**Your instructions**
Scan the entries below for the word "Example" and copy every line in which it occurs.

**Source records**
== Segment start ==
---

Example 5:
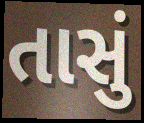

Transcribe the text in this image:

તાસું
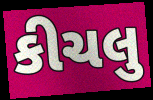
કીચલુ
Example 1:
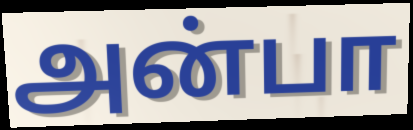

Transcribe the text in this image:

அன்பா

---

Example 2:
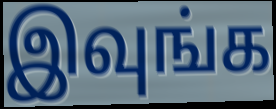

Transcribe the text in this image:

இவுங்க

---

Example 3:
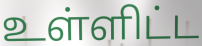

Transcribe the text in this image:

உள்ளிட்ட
== Segment end ==
**Worked solution**
Example 5:
Example 1:
Example 2:
Example 3:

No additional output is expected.